BEGIN DATASET
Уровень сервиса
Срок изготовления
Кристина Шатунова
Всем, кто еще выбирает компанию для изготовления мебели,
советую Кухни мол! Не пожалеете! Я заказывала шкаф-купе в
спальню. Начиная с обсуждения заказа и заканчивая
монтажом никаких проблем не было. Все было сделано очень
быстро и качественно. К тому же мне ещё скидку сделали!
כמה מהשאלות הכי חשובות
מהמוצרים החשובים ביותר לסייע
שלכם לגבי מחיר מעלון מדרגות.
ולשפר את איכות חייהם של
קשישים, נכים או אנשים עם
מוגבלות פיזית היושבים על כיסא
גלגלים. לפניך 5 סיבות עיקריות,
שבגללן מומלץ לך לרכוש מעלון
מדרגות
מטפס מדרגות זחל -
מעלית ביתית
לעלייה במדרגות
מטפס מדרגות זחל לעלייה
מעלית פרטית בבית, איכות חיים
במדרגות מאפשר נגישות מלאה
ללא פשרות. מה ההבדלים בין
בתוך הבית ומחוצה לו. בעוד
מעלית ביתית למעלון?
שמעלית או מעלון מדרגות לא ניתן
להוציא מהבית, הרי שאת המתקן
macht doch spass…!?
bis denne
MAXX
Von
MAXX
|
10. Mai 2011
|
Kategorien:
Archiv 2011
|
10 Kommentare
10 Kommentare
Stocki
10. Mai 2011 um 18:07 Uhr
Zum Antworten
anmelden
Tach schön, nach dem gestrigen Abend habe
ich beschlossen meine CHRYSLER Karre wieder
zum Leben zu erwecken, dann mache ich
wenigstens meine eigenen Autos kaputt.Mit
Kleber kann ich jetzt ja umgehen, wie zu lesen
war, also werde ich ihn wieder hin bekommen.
END DATASET
Please copy out all the items above with "macht doch spass" swapped for "macht doch Spaß", changing nothing else.

--- FINISHED EXERCISE ---
Уровень сервиса
Срок изготовления
Кристина Шатунова
Всем, кто еще выбирает компанию для изготовления мебели,
советую Кухни мол! Не пожалеете! Я заказывала шкаф-купе в
спальню. Начиная с обсуждения заказа и заканчивая
монтажом никаких проблем не было. Все было сделано очень
быстро и качественно. К тому же мне ещё скидку сделали!
כמה מהשאלות הכי חשובות
מהמוצרים החשובים ביותר לסייע
שלכם לגבי מחיר מעלון מדרגות.
ולשפר את איכות חייהם של
קשישים, נכים או אנשים עם
מוגבלות פיזית היושבים על כיסא
גלגלים. לפניך 5 סיבות עיקריות,
שבגללן מומלץ לך לרכוש מעלון
מדרגות
מטפס מדרגות זחל -
מעלית ביתית
לעלייה במדרגות
מטפס מדרגות זחל לעלייה
מעלית פרטית בבית, איכות חיים
במדרגות מאפשר נגישות מלאה
ללא פשרות. מה ההבדלים בין
בתוך הבית ומחוצה לו. בעוד
מעלית ביתית למעלון?
שמעלית או מעלון מדרגות לא ניתן
להוציא מהבית, הרי שאת המתקן
macht doch Spaß…!?
bis denne
MAXX
Von
MAXX
|
10. Mai 2011
|
Kategorien:
Archiv 2011
|
10 Kommentare
10 Kommentare
Stocki
10. Mai 2011 um 18:07 Uhr
Zum Antworten
anmelden
Tach schön, nach dem gestrigen Abend habe
ich beschlossen meine CHRYSLER Karre wieder
zum Leben zu erwecken, dann mache ich
wenigstens meine eigenen Autos kaputt.Mit
Kleber kann ich jetzt ja umgehen, wie zu lesen
war, also werde ich ihn wieder hin bekommen.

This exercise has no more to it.